PROBLEM DETAILS: Of all the lines below, return only those starting with the line holding "Scientific progress and" and going on through the line holding "Lazareva E.Y., Belyaeva", exactly as written.

** Opening GIVEN ENTRIES block **

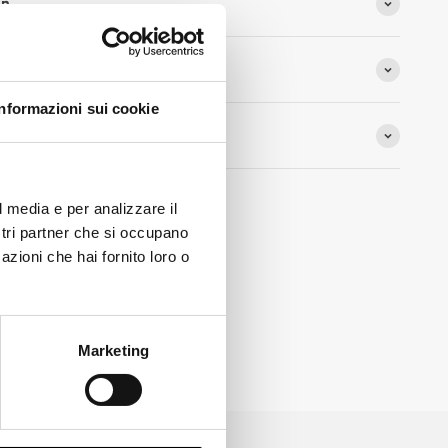
ón
Informazioni sui cookie
?
l media e per analizzare il
ostri partner che si occupano
azioni che hai fornito loro o
Marketing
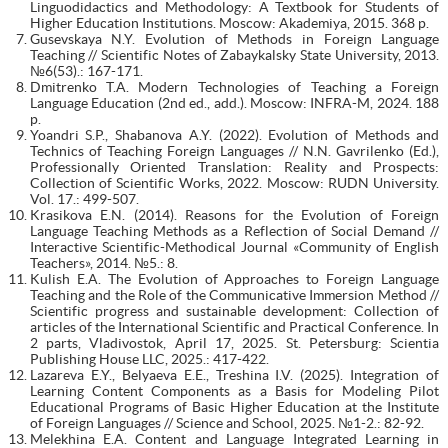
Linguodidactics and Methodology: A Textbook for Students of
Higher Education Institutions. Moscow: Akademiya, 2015. 368 p.
Gusevskaya N.Y. Evolution of Methods in Foreign Language
Teaching // Scientific Notes of Zabaykalsky State University, 2013.
№6(53).: 167-171.
Dmitrenko T.A. Modern Technologies of Teaching a Foreign
Language Education (2nd ed., add.). Moscow: INFRA-M, 2024. 188
p.
Yoandri S.P., Shabanova A.Y. (2022). Evolution of Methods and
Technics of Teaching Foreign Languages // N.N. Gavrilenko (Ed.),
Professionally Oriented Translation: Reality and Prospects:
Collection of Scientific Works, 2022. Moscow: RUDN University.
Vol. 17.: 499-507.
Krasikova E.N. (2014). Reasons for the Evolution of Foreign
Language Teaching Methods as a Reflection of Social Demand //
Interactive Scientific-Methodical Journal «Community of English
Teachers», 2014. №5.: 8.
Kulish E.A. The Evolution of Approaches to Foreign Language
Teaching and the Role of the Communicative Immersion Method //
Scientific progress and sustainable development: Collection of
articles of the International Scientific and Practical Conference. In
2 parts, Vladivostok, April 17, 2025. St. Petersburg: Scientia
Publishing House LLC, 2025.: 417-422.
Lazareva E.Y., Belyaeva E.E., Treshina I.V. (2025). Integration of
Learning Content Components as a Basis for Modeling Pilot
Educational Programs of Basic Higher Education at the Institute
of Foreign Languages // Science and School, 2025. №1-2.: 82-92.
Melekhina E.A. Content and Language Integrated Learning in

** Closing GIVEN ENTRIES block **

ANSWER BOX:
Scientific progress and sustainable development: Collection of
articles of the International Scientific and Practical Conference. In
2 parts, Vladivostok, April 17, 2025. St. Petersburg: Scientia
Publishing House LLC, 2025.: 417-422.
Lazareva E.Y., Belyaeva E.E., Treshina I.V. (2025). Integration of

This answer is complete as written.